Expensive “Alcohol Prevention” Program Ineffective

Alcoholic beverage advertisers, alcohol retailers, college administrators, even college communities are responsible for alcohol abuse on college campuses, rather than the alcohol abusers themselves.

That’s the belief of the Robert Wood Johnson Foundation. It paid ten universities $8.6 million to promote its temperance-oriented policies designed to rid the environment of alcohol.

A careful five-year evaluation of the “A Matter of Degree” program has been conducted by Henry Wechsler and colleagues. They studied seven measures of alcohol consumption, 13 measures of alcohol-related problems or harms, and eight measures of secondhand effects of alcohol use on others.

“No change” was found in any of the 28 measures of alcohol use or alcohol-related negative consequences. In short, the widely publicized A Matter of Degree program is a monumental flop.

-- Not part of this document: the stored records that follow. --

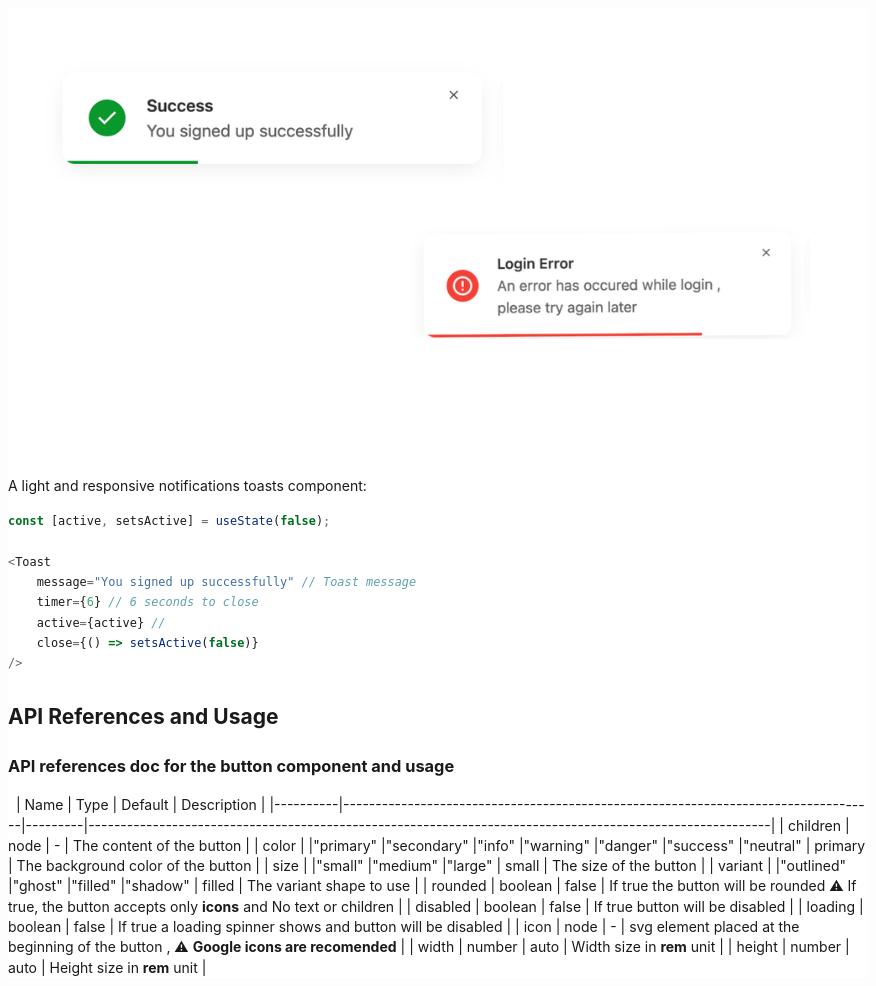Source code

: ![image](./src/components/Toast/preview.png)

A light and responsive notifications toasts component:

```js
const [active, setsActive] = useState(false);

<Toast
    message="You signed up successfully" // Toast message
    timer={6} // 6 seconds to close
    active={active} // 
    close={() => setsActive(false)}
/>

```
## API References and Usage

### API references doc for the button component and usage
&nbsp;
| Name     | Type                                                                              | Default | Description                                                                                              |
|----------|-----------------------------------------------------------------------------------|---------|----------------------------------------------------------------------------------------------------------|
| children | node                                                                              | -       | The content of the button                                                                                |
| color    | \|"primary" \|"secondary" \|"info" \|"warning" \|"danger" \|"success" \|"neutral" | primary | The background color of the button                                                                       |
| size     | \|"small" \|"medium" \|"large"                                                    | small   | The size of the button                                                                                   |
| variant  | \|"outlined" \|"ghost" \|"filled" \|"shadow"                                      | filled  | The variant shape to use                                                                                 |
| rounded  | boolean                                                                           | false   | If true the button will be rounded  ⚠️ If true, the button accepts only **icons** and No text or children |
| disabled | boolean                                                                           | false   | If true button will be disabled                                                                          |
| loading  | boolean                                                                           | false   | If true a loading spinner shows and button will be disabled                                              |
| icon     | node                                                                              | -       | svg element placed at the beginning of the button , ⚠️ **Google icons are recomended**                    |
| width    | number                                                                            | auto    | Width size in **rem** unit                                                                               |
| height   | number                                                                            | auto    | Height size in **rem** unit                                                                              |
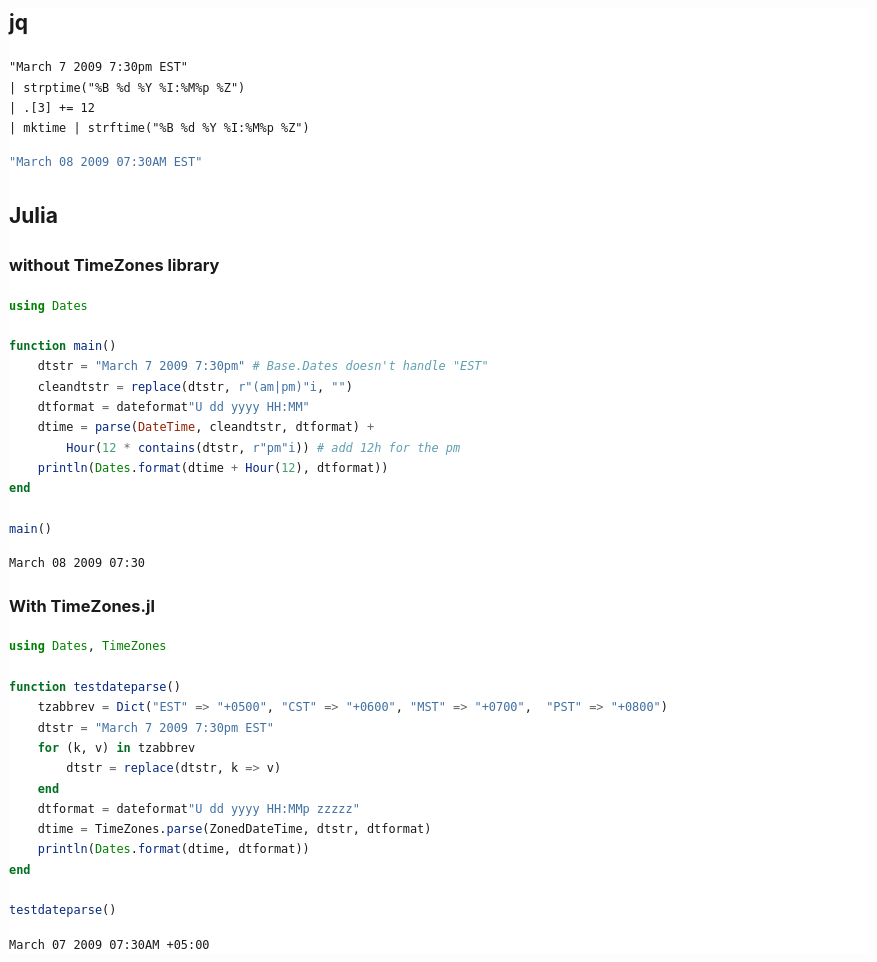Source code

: 

## jq

```jq
"March 7 2009 7:30pm EST"
| strptime("%B %d %Y %I:%M%p %Z")
| .[3] += 12
| mktime | strftime("%B %d %Y %I:%M%p %Z")
```


```sh
"March 08 2009 07:30AM EST"
```



## Julia


### without TimeZones library


```julia
using Dates

function main()
    dtstr = "March 7 2009 7:30pm" # Base.Dates doesn't handle "EST"
    cleandtstr = replace(dtstr, r"(am|pm)"i, "")
    dtformat = dateformat"U dd yyyy HH:MM"
    dtime = parse(DateTime, cleandtstr, dtformat) +
        Hour(12 * contains(dtstr, r"pm"i)) # add 12h for the pm
    println(Dates.format(dtime + Hour(12), dtformat))
end

main()

```
```txt
March 08 2009 07:30
```


### With TimeZones.jl


```julia
using Dates, TimeZones

function testdateparse()
    tzabbrev = Dict("EST" => "+0500", "CST" => "+0600", "MST" => "+0700",  "PST" => "+0800")
    dtstr = "March 7 2009 7:30pm EST"
    for (k, v) in tzabbrev
        dtstr = replace(dtstr, k => v)
    end
    dtformat = dateformat"U dd yyyy HH:MMp zzzzz"
    dtime = TimeZones.parse(ZonedDateTime, dtstr, dtformat)
    println(Dates.format(dtime, dtformat))
end

testdateparse()

```
```txt
March 07 2009 07:30AM +05:00
```
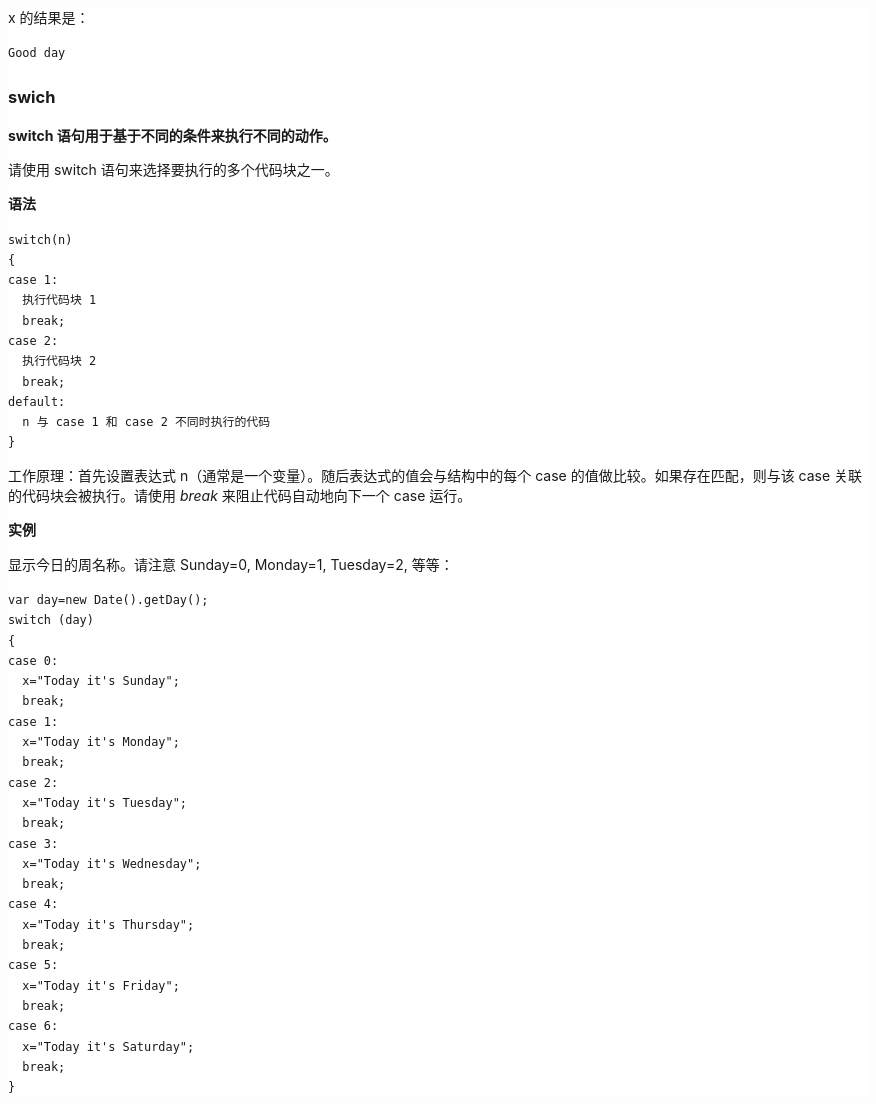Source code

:x 的结果是：

```
Good day
```

### swich

**switch 语句用于基于不同的条件来执行不同的动作。**

请使用 switch 语句来选择要执行的多个代码块之一。

**语法**

```
switch(n)
{
case 1:
  执行代码块 1
  break;
case 2:
  执行代码块 2
  break;
default:
  n 与 case 1 和 case 2 不同时执行的代码
}
```

工作原理：首先设置表达式 n（通常是一个变量）。随后表达式的值会与结构中的每个 case 的值做比较。如果存在匹配，则与该 case 关联的代码块会被执行。请使用 *break* 来阻止代码自动地向下一个 case 运行。

**实例**

显示今日的周名称。请注意 Sunday=0, Monday=1, Tuesday=2, 等等：

```
var day=new Date().getDay();
switch (day)
{
case 0:
  x="Today it's Sunday";
  break;
case 1:
  x="Today it's Monday";
  break;
case 2:
  x="Today it's Tuesday";
  break;
case 3:
  x="Today it's Wednesday";
  break;
case 4:
  x="Today it's Thursday";
  break;
case 5:
  x="Today it's Friday";
  break;
case 6:
  x="Today it's Saturday";
  break;
}

```
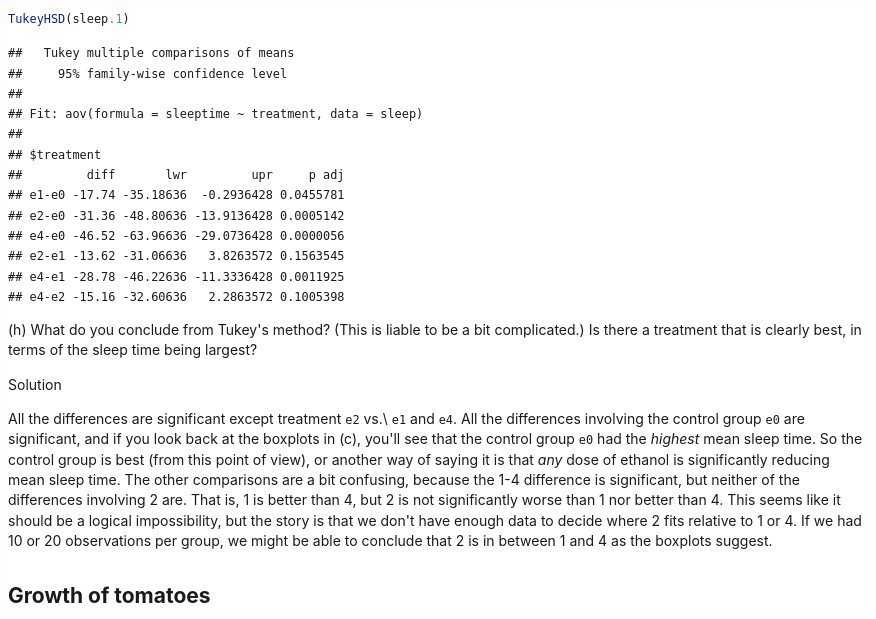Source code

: 
```r
TukeyHSD(sleep.1)
```

```
##   Tukey multiple comparisons of means
##     95% family-wise confidence level
## 
## Fit: aov(formula = sleeptime ~ treatment, data = sleep)
## 
## $treatment
##         diff       lwr         upr     p adj
## e1-e0 -17.74 -35.18636  -0.2936428 0.0455781
## e2-e0 -31.36 -48.80636 -13.9136428 0.0005142
## e4-e0 -46.52 -63.96636 -29.0736428 0.0000056
## e2-e1 -13.62 -31.06636   3.8263572 0.1563545
## e4-e1 -28.78 -46.22636 -11.3336428 0.0011925
## e4-e2 -15.16 -32.60636   2.2863572 0.1005398
```

 




(h) What do you conclude from Tukey's method? (This is liable to be
a bit complicated.) Is there a treatment that is clearly best, in
terms of the sleep time being largest?



Solution


All the differences are significant except treatment `e2`
vs.\ `e1` and `e4`. All the differences involving
the control group `e0` are significant, and if you look
back at the boxplots in (c), you'll see that the control group `e0`
had the *highest* mean sleep time. So the control group is
best (from this point of view), or another way of saying it is
that *any* dose of ethanol is significantly reducing mean
sleep time.
The other comparisons are a bit confusing, because the 1-4
difference is significant, but neither of the differences
involving 2 are. That is, 1 is better than 4, but 2 is not
significantly worse than 1 nor better than 4. This seems like it
should be a logical impossibility, but the story is that we don't
have enough data to decide where 2 fits relative to 1 or 4.  If we
had 10 or 20 observations per group, we might be able to conclude
that 2 is in between 1 and 4 as the boxplots suggest.







##  Growth of tomatoes
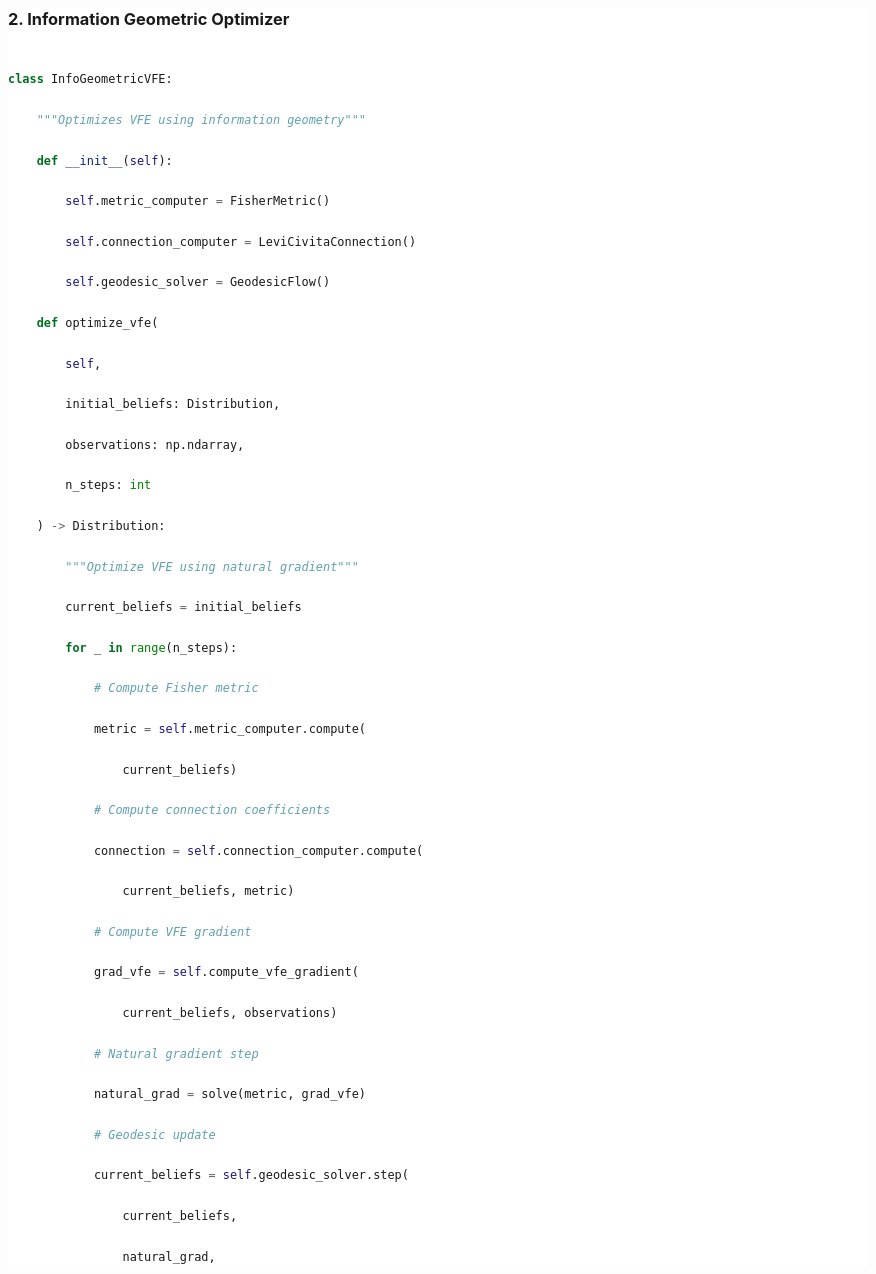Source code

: ### 2. Information Geometric Optimizer

```python

class InfoGeometricVFE:

    """Optimizes VFE using information geometry"""

    def __init__(self):

        self.metric_computer = FisherMetric()

        self.connection_computer = LeviCivitaConnection()

        self.geodesic_solver = GeodesicFlow()

    def optimize_vfe(

        self,

        initial_beliefs: Distribution,

        observations: np.ndarray,

        n_steps: int

    ) -> Distribution:

        """Optimize VFE using natural gradient"""

        current_beliefs = initial_beliefs

        for _ in range(n_steps):

            # Compute Fisher metric

            metric = self.metric_computer.compute(

                current_beliefs)

            # Compute connection coefficients

            connection = self.connection_computer.compute(

                current_beliefs, metric)

            # Compute VFE gradient

            grad_vfe = self.compute_vfe_gradient(

                current_beliefs, observations)

            # Natural gradient step

            natural_grad = solve(metric, grad_vfe)

            # Geodesic update

            current_beliefs = self.geodesic_solver.step(

                current_beliefs,

                natural_grad,
```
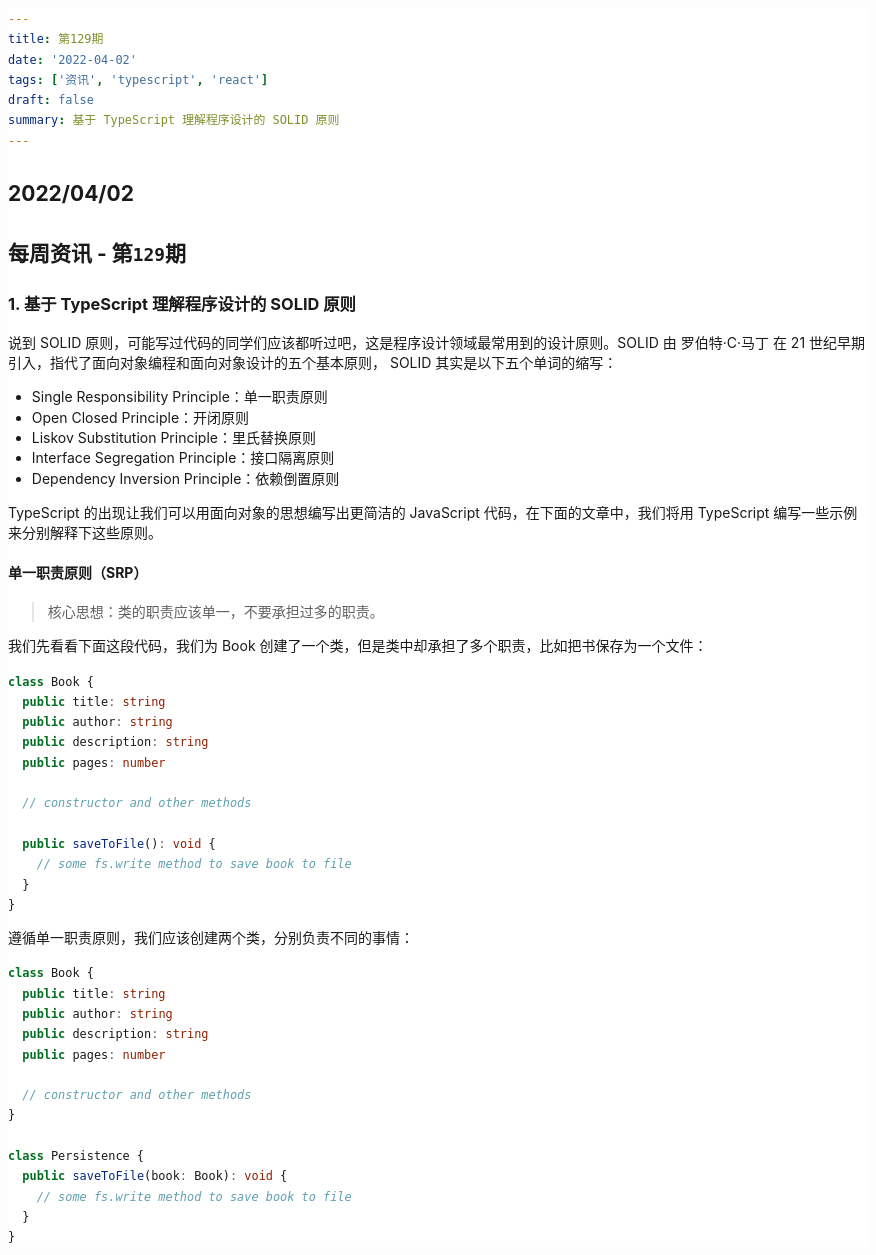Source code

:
 ```yaml
---
title: 第129期
date: '2022-04-02'
tags: ['资讯', 'typescript', 'react']
draft: false
summary: 基于 TypeScript 理解程序设计的 SOLID 原则
---
```


<TOCInline toc={props.toc} asDisclosure toHeading={3} />

## 2022/04/02

## 每周资讯 - 第`129`期

### 1. 基于 TypeScript 理解程序设计的 SOLID 原则

说到 SOLID 原则，可能写过代码的同学们应该都听过吧，这是程序设计领域最常用到的设计原则。SOLID 由 罗伯特·C·马丁 在 21 世纪早期引入，指代了面向对象编程和面向对象设计的五个基本原则， SOLID 其实是以下五个单词的缩写：

- Single Responsibility Principle：单一职责原则
- Open Closed Principle：开闭原则
- Liskov Substitution Principle：里氏替换原则
- Interface Segregation Principle：接口隔离原则
- Dependency Inversion Principle：依赖倒置原则

TypeScript 的出现让我们可以用面向对象的思想编写出更简洁的 JavaScript 代码，在下面的文章中，我们将用 TypeScript 编写一些示例来分别解释下这些原则。

#### 单一职责原则（SRP）

> 核心思想：类的职责应该单一，不要承担过多的职责。

我们先看看下面这段代码，我们为 Book 创建了一个类，但是类中却承担了多个职责，比如把书保存为一个文件：

```ts
class Book {
  public title: string
  public author: string
  public description: string
  public pages: number

  // constructor and other methods

  public saveToFile(): void {
    // some fs.write method to save book to file
  }
}
```

遵循单一职责原则，我们应该创建两个类，分别负责不同的事情：

```ts
class Book {
  public title: string
  public author: string
  public description: string
  public pages: number

  // constructor and other methods
}

class Persistence {
  public saveToFile(book: Book): void {
    // some fs.write method to save book to file
  }
}
```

Over the past few years glowing reports on the program have repeatedly promised success, which has never materialized. The A Matter of Degree program can’t be successful. That’s because the program is based on faulty assumptions about the causes and cures of alcohol abuse.

Creating a dry environment didn’t work on college campuses (or elsewhere) during National Prohibition, and creating a dry or even “moist” environment won’t suddenly work today.

Fortunately, studies continue to report that the inexpensive social norms approach is effective in reducing both alcohol consumption and alcohol-related problems on college campuses across the country.

Reference:

  • Weitzman, E.R., Nelson, T.H., Lee, H., and Wechsler, Henry. Reducing drinking and related harms in college: Evaluation of the “A Matter of Degree” program. American Journal of Preventive Medicine, 2004, 27(3), 187-196.